Both index types automatically persist to disk. Reopen an existing index by creating it with the same `db_path` - it's ready to search immediately. Use `index.clear()` to remove all documents.

## When to Use

sqlitesearch is ideal when you want:
- Zero infrastructure (no external services)
- Data persistence across restarts
- Real search functionality for pet projects, demos, or prototypes
- Simple deployment (just a Python file and a `.db` file)

| Use case | Recommendation |
|----------|---------------|
| In-memory / experiments | [minsearch](https://github.com/alexeygrigorev/minsearch) (e.g., in notebooks) |
| Local projects, up to 100K docs | **sqlitesearch** |
| Production / high traffic / 1M+ | Elasticsearch, Qdrant, Milvus, etc. |

## Benchmarks

We benchmarked sqlitesearch on [Simple English Wikipedia (291K articles)](benchmark/WRITEUP.md) for text search and the [Cohere-1M dataset (768d vectors)](benchmark/WRITEUP.md) for vector search.

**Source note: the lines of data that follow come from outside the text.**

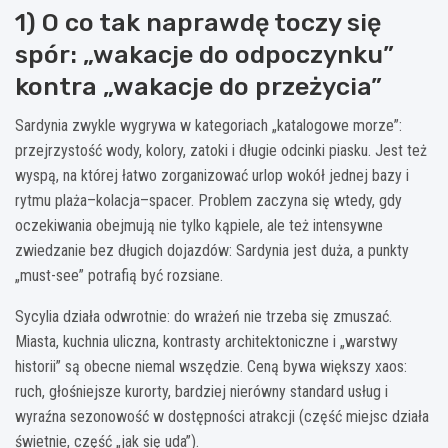
1) O co tak naprawdę toczy się
spór: „wakacje do odpoczynku”
kontra „wakacje do przeżycia”
Sardynia zwykle wygrywa w kategoriach „katalogowe morze”:
przejrzystość wody, kolory, zatoki i długie odcinki piasku. Jest też
wyspą, na której łatwo zorganizować urlop wokół jednej bazy i
rytmu plaża–kolacja–spacer. Problem zaczyna się wtedy, gdy
oczekiwania obejmują nie tylko kąpiele, ale też intensywne
zwiedzanie bez długich dojazdów: Sardynia jest duża, a punkty
„must-see” potrafią być rozsiane.
Sycylia działa odwrotnie: do wrażeń nie trzeba się zmuszać.
Miasta, kuchnia uliczna, kontrasty architektoniczne i „warstwy
historii” są obecne niemal wszędzie. Ceną bywa większy хаos:
ruch, głośniejsze kurorty, bardziej nierówny standard usług i
wyraźna sezonowość w dostępności atrakcji (część miejsc działa
świetnie, część „jak się uda”).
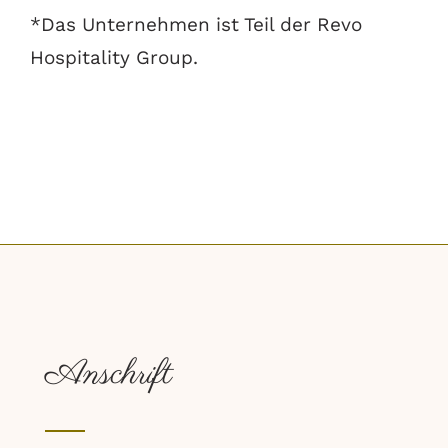
*Das Unternehmen ist Teil der Revo
Hospitality Group.
Anschrift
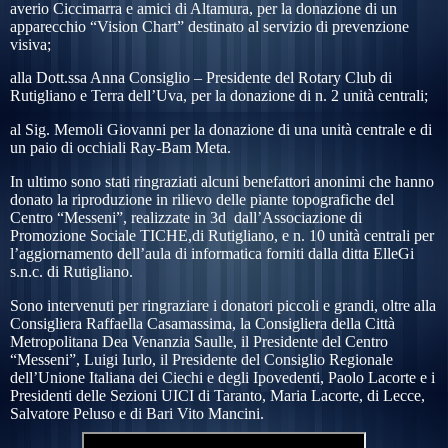
averio Ciccimarra e amici
di Altamura,
per la donazione di un
apparecchio “Vision Chart”
destinato al servizio di prevenzione
visiva;
alla
Dott.ssa Anna Consiglio – Presidente del Rotar
y
Club di
Rutigliano e Terra dell’Uva, per la donazione di n.
2
unità centrali;
al Sig. Memoli Giovanni per la donazione di una unità centrale e di
un paio di occhiali Ray-Bam Meta.
In ultimo sono stati ringraziati alcuni benefattori anonimi che hanno
donato la riproduzione in rilievo delle piante topografiche del
Centro “Messeni”, realizzate in 3d dall’Associazione di
Promozione Sociale TICHE,di Rutigliano, e n. 10 unità centrali per
l’aggiornamento dell’aula di informatica forniti dalla ditta ElleGi
s.n.c. di Rutigliano.
Sono intervenuti per ringraziare i donatori piccoli e grandi, oltre alla
Consigliera Raffaella Casamassima, la Consigliera della Città
Metropolitana Dea Venanzia Saulle, il Presidente del Centro
“Messeni”, Luigi Iurlo, il Presidente del Consiglio Regionale
dell’Unione Italiana dei Ciechi e degli Ipovedenti, Paolo Lacorte e i
Presidenti delle Sezioni UICI di Taranto, Maria Lacorte, di Lecce,
Salvatore Peluso e di Bari Vito Mancini.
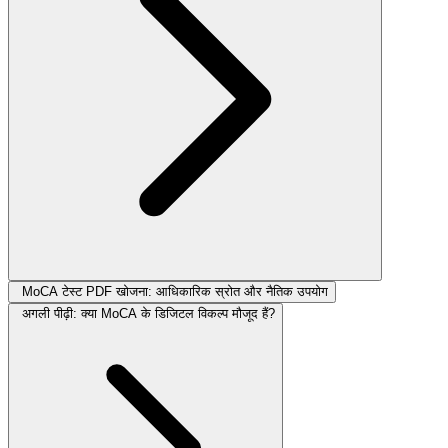
MoCA टेस्ट PDF खोजना: आधिकारिक स्रोत और नैतिक उपयोग
अगली पीढ़ी: क्या MoCA के डिजिटल विकल्प मौजूद हैं?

| Type | 1K | 10K | 100K |
|------|---:|----:|-----:|
| Text search QPS | 970 | 604 | 179 |
| Text search latency | 1ms | 2ms | 6ms |
| Vector search QPS | 333 | 39 | 6 |
| Vector search latency | 3ms | 26ms | 181ms |
| Vector recall@100 | 0.65 | 0.97 | 0.89 |

Vector search uses multi-probe LSH (`n_probe=2`) with in-memory vector cache for reranking. At 100K, recall (0.89) is competitive with cloud vector databases like ElasticCloud (0.90). For higher recall, use `n_tables=16` (0.95 recall). See [benchmark/WRITEUP.md](benchmark/WRITEUP.md) for full results, recall tuning, and VDBBench leaderboard comparison.

## Architecture

Everything lives in a single SQLite database file. Text search uses FTS5 with BM25 ranking. Vector search uses Locality-Sensitive Hashing (LSH) with random projections for fast candidate retrieval, followed by exact cosine similarity reranking via NumPy. No separate server process, no network communication - SQLite runs inside your Python process, reading and writing directly to the file.